The Nintendo Wii was a momentary magic trick. While mainly just silk scarfs and white gloves distracting an unsuspecting audience, the system was potent reminder to lapsed Roman-Nintendophiles:
- Video games are fun for the whole family, including the near-dead Grandma
- Mario Kart Wii is fun for the whole family, including Grandma, who is now dead (but we'll always have the memories)
Since Mario Kart Wii launched, the franchise has vampire-fang chomped onto the crossover fanbase it seduced, refusing to budge. Now fat as a tick, Mario Kart has mutated into the Ur-Nintendo brand. Mario Kart 8 Deluxe on Nintendo Switch is debatably the series' best outing. That's where the trouble kicks in:
Mario Kart has become so competent, all that "Mario Kart" baggage is ruining its races...
With Mario Kart 8 Deluxe, Nintendo has consolidated too many systems into one game.
Mario Kart 8 Deluxe's racing engine deserves better.
First, examine the systems piled atop this godfather of kart-racing:
no. 01) Select a driver—small, medium, or large
no. 02) Select kart parts—frame (includes four- and two-wheeled vehicles), wheels, and glider
no. 03) Begin a race—twelve racers on the track
no. 04) Hop and skid to powerslide—powersliding longer generates a bigger boost (powersliding on its own does not reduce your speed (vital))
no. 05) Touch item boxes to gather a random item—use them offensively or defensively, as necessary
Okay, great. Just your standard kart racer, unchanged from the N64 version—
no. 06) Hop your kart when going over jumps to generate an extra boost—and your character will do a stunt
—right, got it—
no. 07) Collide with other drivers during the track's anti-grav sections—both of you will enjoy a speed boost after the collision
—alright, that's pretty neat—
no. 08) Collect coins—with ten coins, your kart will be running at maximum speed
no. 09) Certain items will obscure your vision, including the squid—watch out
This is starting to sound like a lot. Can we just race?
no. 10) You will be struck by lightning if you get too far ahead, courtesy of the Pope of the Mushroom Kingdom
no. 11) You will suffer a thermonuclear strike if you get too far ahead, courtesy of your mom
no. 12) Some jumps will activate a gliding segment—your parachute is deployed automatically
Mario Kart 8, hey, you had me with the great racing system. All the drifting and maneuvering and shortcuts work wonders with this track design. It's A+++ grade-beef video game craftsmanship. It's a fine dining steakhouse experience, don't char the meal into oblivion and smother it in margarine.
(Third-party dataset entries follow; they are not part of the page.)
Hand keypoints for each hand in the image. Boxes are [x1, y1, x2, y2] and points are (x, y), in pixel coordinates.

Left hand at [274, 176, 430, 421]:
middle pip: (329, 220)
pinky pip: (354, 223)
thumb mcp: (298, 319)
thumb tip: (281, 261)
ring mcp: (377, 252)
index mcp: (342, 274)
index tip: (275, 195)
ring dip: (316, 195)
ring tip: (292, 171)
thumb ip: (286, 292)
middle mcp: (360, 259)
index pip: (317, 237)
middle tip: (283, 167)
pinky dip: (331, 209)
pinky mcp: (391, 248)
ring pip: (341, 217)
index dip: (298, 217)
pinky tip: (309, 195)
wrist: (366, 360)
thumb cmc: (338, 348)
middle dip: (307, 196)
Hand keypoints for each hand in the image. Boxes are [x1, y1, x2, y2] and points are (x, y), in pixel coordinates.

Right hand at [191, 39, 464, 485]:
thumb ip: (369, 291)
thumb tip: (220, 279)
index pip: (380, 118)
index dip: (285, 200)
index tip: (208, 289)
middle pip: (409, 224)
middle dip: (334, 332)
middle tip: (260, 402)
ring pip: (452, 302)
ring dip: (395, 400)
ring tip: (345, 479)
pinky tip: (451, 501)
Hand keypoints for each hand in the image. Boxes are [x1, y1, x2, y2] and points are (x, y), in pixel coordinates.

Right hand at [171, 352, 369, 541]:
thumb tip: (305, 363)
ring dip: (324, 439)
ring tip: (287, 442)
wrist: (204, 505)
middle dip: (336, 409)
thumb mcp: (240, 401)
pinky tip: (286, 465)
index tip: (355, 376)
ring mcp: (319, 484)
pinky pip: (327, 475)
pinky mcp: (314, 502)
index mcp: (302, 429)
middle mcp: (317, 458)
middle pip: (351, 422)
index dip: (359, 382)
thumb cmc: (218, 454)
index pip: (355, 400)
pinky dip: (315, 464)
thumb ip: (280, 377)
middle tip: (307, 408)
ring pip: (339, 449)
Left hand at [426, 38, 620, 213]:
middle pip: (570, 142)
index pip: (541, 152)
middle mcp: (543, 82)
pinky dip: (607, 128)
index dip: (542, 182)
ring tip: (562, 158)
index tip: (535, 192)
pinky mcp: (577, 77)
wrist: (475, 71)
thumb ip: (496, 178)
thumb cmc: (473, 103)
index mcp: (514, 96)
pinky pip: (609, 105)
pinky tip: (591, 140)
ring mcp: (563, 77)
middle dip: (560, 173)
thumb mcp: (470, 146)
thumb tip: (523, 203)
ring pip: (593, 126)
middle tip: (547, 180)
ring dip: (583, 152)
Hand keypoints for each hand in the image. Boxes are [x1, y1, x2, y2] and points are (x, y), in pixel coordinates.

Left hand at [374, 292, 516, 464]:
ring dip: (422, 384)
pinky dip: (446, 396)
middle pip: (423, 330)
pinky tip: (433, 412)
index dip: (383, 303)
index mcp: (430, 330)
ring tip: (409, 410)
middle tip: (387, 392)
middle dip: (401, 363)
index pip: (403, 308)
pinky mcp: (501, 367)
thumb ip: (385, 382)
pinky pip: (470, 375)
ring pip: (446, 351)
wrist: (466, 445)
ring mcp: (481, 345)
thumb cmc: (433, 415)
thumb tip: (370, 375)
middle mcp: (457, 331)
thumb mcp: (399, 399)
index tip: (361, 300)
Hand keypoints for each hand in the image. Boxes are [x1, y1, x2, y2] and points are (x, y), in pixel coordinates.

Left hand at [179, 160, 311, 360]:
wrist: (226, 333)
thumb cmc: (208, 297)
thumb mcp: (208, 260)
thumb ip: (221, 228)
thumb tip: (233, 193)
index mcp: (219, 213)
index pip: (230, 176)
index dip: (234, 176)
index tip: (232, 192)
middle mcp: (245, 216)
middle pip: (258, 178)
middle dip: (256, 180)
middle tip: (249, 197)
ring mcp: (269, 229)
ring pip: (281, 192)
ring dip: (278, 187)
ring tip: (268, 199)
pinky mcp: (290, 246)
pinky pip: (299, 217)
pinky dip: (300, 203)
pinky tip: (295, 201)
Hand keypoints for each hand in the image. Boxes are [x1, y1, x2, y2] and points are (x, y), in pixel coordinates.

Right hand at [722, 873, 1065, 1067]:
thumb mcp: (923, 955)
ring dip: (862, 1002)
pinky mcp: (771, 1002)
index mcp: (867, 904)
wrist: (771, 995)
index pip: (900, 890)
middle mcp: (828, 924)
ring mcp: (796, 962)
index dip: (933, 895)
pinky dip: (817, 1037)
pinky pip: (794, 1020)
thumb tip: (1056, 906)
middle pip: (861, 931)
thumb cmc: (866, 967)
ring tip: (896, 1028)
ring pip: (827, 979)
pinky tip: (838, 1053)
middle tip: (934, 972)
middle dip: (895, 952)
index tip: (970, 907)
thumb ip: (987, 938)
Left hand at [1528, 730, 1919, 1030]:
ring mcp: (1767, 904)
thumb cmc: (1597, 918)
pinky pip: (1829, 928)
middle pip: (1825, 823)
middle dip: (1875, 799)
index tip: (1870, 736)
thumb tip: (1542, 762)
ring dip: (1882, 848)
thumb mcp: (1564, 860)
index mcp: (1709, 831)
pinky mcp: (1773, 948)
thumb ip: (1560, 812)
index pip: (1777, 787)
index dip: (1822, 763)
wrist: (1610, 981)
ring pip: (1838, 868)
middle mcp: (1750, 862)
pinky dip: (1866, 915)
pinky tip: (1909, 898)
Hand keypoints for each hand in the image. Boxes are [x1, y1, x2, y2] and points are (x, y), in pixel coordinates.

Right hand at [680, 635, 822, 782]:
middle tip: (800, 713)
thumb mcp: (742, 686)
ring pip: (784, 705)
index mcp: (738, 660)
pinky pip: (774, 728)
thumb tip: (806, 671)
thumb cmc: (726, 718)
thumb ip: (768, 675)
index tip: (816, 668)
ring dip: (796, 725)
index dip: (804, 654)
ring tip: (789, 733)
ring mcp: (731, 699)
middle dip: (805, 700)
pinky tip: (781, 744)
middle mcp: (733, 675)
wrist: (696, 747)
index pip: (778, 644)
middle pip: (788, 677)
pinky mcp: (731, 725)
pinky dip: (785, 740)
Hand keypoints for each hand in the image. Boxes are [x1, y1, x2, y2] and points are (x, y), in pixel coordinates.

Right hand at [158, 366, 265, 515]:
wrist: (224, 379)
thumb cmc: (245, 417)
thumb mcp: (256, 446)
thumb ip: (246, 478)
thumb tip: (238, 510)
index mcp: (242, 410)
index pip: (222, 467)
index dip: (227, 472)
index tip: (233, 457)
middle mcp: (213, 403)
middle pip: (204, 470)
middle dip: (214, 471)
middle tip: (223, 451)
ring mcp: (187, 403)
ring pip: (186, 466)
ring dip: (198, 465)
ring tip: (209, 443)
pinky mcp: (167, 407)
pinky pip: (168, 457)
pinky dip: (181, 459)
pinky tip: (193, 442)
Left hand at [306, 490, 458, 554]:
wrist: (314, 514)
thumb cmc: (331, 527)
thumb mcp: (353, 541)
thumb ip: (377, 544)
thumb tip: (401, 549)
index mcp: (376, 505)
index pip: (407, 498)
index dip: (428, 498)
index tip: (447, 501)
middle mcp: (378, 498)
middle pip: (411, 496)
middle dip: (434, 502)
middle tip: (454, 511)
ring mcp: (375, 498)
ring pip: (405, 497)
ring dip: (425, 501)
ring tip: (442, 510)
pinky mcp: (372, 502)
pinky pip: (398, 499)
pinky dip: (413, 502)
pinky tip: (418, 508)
Mario Kart 8 is an exquisite racing experience on the 200cc difficulty.
All those rules mentioned above abuse the game's wonderful driving engine. The anticipation on corners is jaw-clenching. The steady hand required on straightaways to hold true is a brutal thrill. The come-and-go greediness to squeeze another mini-turbo out of a powerslide is the balanced skill / reward that great games demand. Mario Kart 8 has a whole list of demands for you on 200cc difficulty.
Until the same blue shell > squid attack > lightning strike ruins everyone's good time.
I competitively ski raced for decades. I know a lot about what skillful racing looks like. Mario Kart 8 entertains a wild affair with high-class race culture.
Why does it have to end like this though?
Because Mario Kart 8 Deluxe is Nintendo's greatest living advertisement for itself.
Those layers and layers of smothering systems, whether they are traditional Mario Kart item barrages or god-tier driving mechanics on the highest difficulty, are stapled to the Mario Kart BRAND. The Mario Kart brand is the most reliable vessel for Nintendo to deliver what they've made into everyone's homes.
This is is brand-management genius. This is content-pillar genius. This is marketing genius. It permits Nintendo to produce all the things they're good at, including art, fun, smiles, randomness, design, grippy friction, low-speed racing, high-speed racing, and self-congratulation, and slam it all into one sealed package that they KNOW will sell.
Because it's Mario Kart. Why waste an iota of development time to risk the possibility all that hard work won't sell, won't get into people's homes, or won't ever be seen or consumed?
Mario Kart is the greatest Nintendo ad to ever exist—greater than Smash Bros., even.
And all that need to be everything, to be Mario Kart, is getting in the way of the best part of Mario Kart 8: its phenomenal racing system.
Is it time to bring back F-Zero?
It'd be lovely if Nintendo could luxuriate in its wealth of talent. It'd be fantastic if it wasn't so darn perceptive toward what is a heavy time / money risk, and splinter off the teeth-clamping, high-speed driving in Mario Kart 8 200cc and return it to its rightful parents:
There's no force in nature, or in finance, that could compel Nintendo to revive their psycho-future racing series. This is a wild fantasy.
Instead, we'll simply have to live with this brilliantly-crafted Mario Kart game draped over a fine-tuned bone structure, itching for a real race that doesn't need to pat Baby Billy on the head for picking up a Joy-Con.